The mandatory survey (which has not been created by the Commission yet) will include a number of things, including:

  1. the number of settlements made by or on behalf of the employer after an allegation of sexual harassment by an employee;
  2. the number of times the employer has paid a settlement to resolve a sexual harassment allegation against the same employee over the past 10 years of employment; and
  3. the number of settlement made after an allegation of sexual harassment that included a provision requiring a provision requiring both parties to keep the terms of the settlement confidential.

The Commission will also have a space on the survey for employers to report whether a personnel action was taken against an employee who was the subject of a settlement included in the survey.

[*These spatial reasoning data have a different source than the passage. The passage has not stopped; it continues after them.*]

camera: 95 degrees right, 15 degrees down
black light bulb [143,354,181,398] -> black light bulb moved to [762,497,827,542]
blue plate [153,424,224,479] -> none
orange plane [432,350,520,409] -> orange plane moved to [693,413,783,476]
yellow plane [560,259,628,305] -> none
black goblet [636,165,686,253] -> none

Given that Commission will release information that has traditionally been kept confidential, employers are certainly wondering what the Commission will do with that information.  First, the Commission will publish and make accessible to the public the aggregate number of responses from employers for each item listed above and the public will be able to obtain a copy of the response from a specific employer regarding the number of settlements included in the survey upon request.  Second, the Commission will review a random selection of surveys submitted and create an executive summary – redacting any identifying information for specific employers.  The executive summary will be submitted to the Governor, the Senate Finance Committee, and the House Economic Matters Committee for review.  The executive summaries will be published twice – on or before December 15, 2020 and on or before December 15, 2022.  However, it is unclear how these reports will be used by the Commission or the Legislature and whether the law will be extended beyond the sunset provision  stating that the law expires on June 30, 2023.

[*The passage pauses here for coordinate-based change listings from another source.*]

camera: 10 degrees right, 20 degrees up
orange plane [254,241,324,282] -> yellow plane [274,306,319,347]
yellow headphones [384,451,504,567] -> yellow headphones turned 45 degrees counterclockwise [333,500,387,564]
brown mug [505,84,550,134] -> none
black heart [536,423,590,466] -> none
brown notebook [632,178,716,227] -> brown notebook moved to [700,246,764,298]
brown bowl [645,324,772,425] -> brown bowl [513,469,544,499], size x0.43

Proactive Steps for Employers

This legislation is quite novel and a number of questions exist as to its provisions and how they will be interpreted.  Specifically, the Act does not indicate whether employers need to report sexual harassment settlements for employees located in Maryland or company-wide.  It is unclear whether employers with less than 50 employees can include and enforce the waivers prohibited under the Act in employment agreements. Finally, the Act is silent with respect to an enforcement mechanism for an employer’s failure to fill out the mandatory survey.  In light of these outstanding issues, it would not be surprising to see additional guidance from the Commission in the near future once it creates and finalizes the survey that employers are required to complete.

Nonetheless, employers should be proactive in preparing for the Act’s October 1, 2018 effective date and take several steps to prepare for the reporting requirements.  Employers with 50 or more employees in Maryland should carefully review their employment agreements to ensure that they do not violate this new law.  An internal audit of employment agreements will allow employers to modify their standard employment agreement language and determine which contracts or agreements will violate the law.

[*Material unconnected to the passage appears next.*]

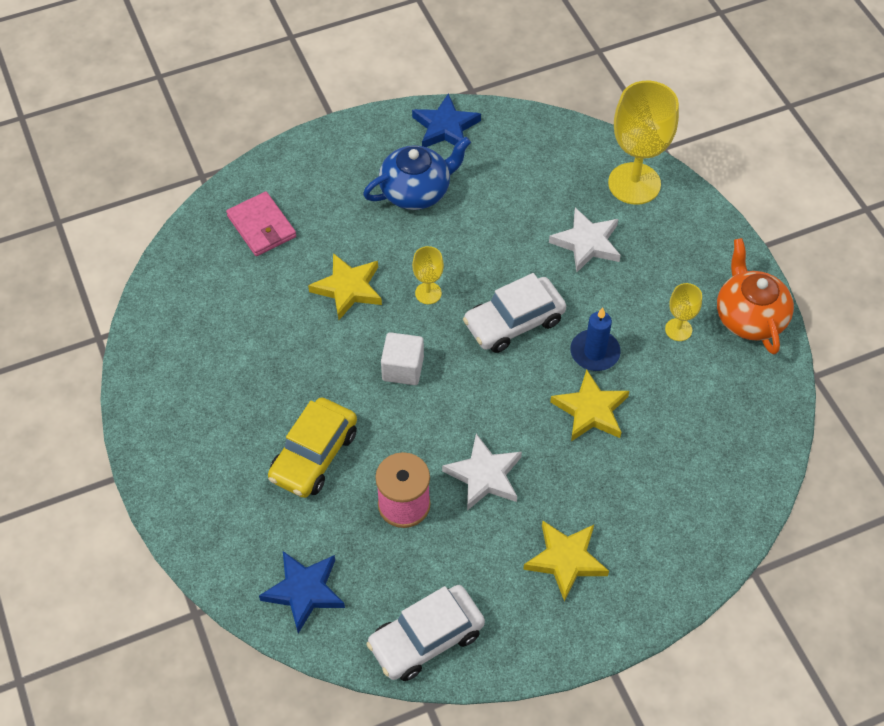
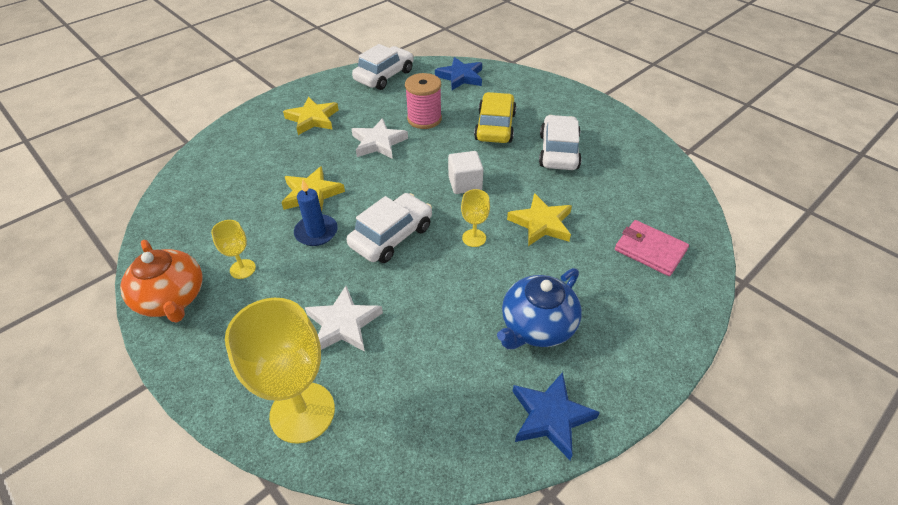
camera: 160 degrees right, 10 degrees down
none -> white car [539,115,582,170]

Covered employers should develop methods to track the data that is required to be disclosed in advance of the October 1, 2018 effective date.  Although the data will be made publicly available, employers should maintain the data internally within Human Resources, and it should not be shared with employees.  Creating an internal recordkeeping system and outlining the roles and responsibilities of the administrators of the data will help ease the burden of this rule and make it easier for covered employers to comply with the reporting deadlines.

Finally, this is a great opportunity for employers to review and revise their harassment policy and reporting procedures.  Employers should explicitly address sexual harassment in their anti-harassment policy, clarify how employees are expected to behave and treat their co-workers, and provide examples of the range of prohibited conduct, including gestures and spoken, written, or physical acts.